Member of the Oregon House of Representatives
- In office January 9, 1995 – October 2003
- Preceded by: Sam Dominy
- Succeeded by: Floyd Prozanski
- Constituency: 44th house, 22nd senate, 4th senate

Personal details
- Born: 1949 (age 76–77) County Cork, Ireland
- Party: Democratic
- Spouse: Jeannie Merrick

= Tony Corcoran (politician) =

Anthony Austin Corcoran is a politician and union leader from the U.S. state of Oregon. He served as a member of the Oregon House of Representatives, representing parts of Douglas and Lane counties.

==Life==
Corcoran was born in 1949 in County Cork, Ireland an orphan. He was adopted aged 3 and was raised by American parents from Roswell, New Mexico and graduated high school in 1967. He attended University of San Francisco on a scholarship. He dropped out after 2 years to work at the American Can Company, where he became a member of the United Steelworkers union. He moved to Oakridge, Oregon in 1977, where he built homes, as a state welfare worker, and as a prison officer.
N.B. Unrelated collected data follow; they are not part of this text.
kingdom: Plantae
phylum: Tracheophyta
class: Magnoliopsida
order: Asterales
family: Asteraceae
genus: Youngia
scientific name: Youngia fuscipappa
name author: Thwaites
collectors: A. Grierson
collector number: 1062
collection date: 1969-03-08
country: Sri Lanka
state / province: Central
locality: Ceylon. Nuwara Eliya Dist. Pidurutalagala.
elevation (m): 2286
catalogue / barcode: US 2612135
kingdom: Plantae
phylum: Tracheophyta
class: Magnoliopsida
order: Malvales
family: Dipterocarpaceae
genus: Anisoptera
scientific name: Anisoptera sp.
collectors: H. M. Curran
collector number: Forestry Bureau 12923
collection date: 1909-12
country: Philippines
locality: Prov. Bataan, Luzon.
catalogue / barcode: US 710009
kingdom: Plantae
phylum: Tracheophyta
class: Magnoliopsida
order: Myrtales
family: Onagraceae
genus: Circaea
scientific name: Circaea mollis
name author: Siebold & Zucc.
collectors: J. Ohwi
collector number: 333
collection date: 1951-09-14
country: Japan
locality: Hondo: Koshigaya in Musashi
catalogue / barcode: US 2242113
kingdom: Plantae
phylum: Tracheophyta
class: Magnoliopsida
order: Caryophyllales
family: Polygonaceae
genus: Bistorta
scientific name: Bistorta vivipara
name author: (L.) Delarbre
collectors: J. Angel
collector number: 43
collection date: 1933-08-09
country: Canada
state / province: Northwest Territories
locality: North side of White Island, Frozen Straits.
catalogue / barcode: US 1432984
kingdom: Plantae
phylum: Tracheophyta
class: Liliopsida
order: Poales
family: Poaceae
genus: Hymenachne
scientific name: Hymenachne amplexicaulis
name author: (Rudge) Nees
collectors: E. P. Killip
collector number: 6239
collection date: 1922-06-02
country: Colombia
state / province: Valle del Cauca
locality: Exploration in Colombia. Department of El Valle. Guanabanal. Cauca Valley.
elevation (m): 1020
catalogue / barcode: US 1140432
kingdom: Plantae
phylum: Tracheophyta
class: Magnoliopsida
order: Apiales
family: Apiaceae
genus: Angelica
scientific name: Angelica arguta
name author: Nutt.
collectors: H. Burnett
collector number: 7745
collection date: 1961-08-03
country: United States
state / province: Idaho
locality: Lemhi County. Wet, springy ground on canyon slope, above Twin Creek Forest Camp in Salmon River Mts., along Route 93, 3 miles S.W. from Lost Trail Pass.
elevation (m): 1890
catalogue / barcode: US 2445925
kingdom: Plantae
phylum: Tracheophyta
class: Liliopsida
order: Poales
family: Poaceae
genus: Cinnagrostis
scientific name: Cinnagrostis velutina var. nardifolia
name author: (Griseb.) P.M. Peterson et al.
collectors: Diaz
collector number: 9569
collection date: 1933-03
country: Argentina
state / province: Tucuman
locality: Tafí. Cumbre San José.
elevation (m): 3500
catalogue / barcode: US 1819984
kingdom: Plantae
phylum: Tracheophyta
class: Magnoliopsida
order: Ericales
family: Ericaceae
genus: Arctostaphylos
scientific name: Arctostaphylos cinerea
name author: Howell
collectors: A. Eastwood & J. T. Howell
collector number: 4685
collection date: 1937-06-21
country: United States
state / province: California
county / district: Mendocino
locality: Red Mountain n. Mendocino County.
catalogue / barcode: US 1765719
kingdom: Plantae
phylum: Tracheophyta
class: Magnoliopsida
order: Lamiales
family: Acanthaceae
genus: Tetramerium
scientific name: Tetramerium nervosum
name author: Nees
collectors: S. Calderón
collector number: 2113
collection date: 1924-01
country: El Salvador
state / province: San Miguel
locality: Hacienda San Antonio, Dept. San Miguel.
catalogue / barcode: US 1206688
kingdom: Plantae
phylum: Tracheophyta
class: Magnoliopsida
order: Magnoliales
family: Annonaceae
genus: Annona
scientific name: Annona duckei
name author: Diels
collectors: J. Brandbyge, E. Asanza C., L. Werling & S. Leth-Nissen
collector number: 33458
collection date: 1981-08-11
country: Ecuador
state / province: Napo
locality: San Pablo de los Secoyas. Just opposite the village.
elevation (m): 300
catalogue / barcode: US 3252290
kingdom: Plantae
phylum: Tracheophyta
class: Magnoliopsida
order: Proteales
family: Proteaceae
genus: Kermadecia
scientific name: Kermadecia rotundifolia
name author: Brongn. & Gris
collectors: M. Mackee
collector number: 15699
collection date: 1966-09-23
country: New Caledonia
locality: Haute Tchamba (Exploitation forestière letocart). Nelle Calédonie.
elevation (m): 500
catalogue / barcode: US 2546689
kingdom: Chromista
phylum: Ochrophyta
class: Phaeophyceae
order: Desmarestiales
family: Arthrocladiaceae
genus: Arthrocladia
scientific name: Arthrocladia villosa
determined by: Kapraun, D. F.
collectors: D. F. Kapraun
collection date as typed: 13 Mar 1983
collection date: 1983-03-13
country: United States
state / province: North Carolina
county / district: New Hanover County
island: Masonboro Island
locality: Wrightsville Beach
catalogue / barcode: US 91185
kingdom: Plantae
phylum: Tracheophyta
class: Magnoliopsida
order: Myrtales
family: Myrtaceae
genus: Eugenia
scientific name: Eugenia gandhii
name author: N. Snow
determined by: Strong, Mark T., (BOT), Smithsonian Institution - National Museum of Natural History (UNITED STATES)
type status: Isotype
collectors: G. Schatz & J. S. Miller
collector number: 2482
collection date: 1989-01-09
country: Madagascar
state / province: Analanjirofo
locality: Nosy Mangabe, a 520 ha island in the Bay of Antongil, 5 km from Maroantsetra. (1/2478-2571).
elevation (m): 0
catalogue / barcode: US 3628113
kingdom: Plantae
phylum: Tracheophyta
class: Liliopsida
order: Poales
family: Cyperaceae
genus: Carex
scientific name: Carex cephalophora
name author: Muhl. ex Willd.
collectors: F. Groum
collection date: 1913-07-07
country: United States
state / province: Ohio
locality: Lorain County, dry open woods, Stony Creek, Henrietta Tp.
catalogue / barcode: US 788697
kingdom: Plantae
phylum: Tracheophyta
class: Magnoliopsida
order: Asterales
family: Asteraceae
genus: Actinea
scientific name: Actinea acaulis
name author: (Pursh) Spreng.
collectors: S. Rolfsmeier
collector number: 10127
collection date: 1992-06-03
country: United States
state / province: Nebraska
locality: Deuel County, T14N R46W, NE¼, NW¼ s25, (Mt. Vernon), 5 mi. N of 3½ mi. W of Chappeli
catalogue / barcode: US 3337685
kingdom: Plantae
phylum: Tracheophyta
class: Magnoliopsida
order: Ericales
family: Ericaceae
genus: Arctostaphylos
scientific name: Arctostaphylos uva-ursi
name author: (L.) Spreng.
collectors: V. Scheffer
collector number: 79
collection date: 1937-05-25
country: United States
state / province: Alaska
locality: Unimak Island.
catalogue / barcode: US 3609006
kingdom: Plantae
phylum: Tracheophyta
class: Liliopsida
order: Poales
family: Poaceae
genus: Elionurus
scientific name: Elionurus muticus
He was the leader of the Oregon Public Employees Union when it started its 1987 statewide strike. He worked with future congressman Peter DeFazio and labor leader and state representative Sam Dominy. He credits them as mentors who influenced him to run for office. In his second term, he was designated Democratic whip. Corcoran worked on tax and labor policy, citing his union work as experience and motivation. He opposed energy deregulation. He was a noted member of the progressive wing of the Oregon Democratic party. He cited persecution in his union job as a factor for taking the appointment, which cut 2 years off of his term. Corcoran was first elected to the house in 1994 to the 44th district. He was reelected in 1996. He was elected to the 22nd senate district in 1998. He was redistricted to the 4th district and elected to the senate in 2000. He was reelected in the 2002 election. He resigned in October 2003 to take a seat on the Oregon Employment Appeals Board, appointed by Governor Kulongoski.

==Writing==
Corcoran has written the guest viewpoint columns "Insider Baseball" (while serving the legislature) and "Hot Air Society" for the Eugene Weekly.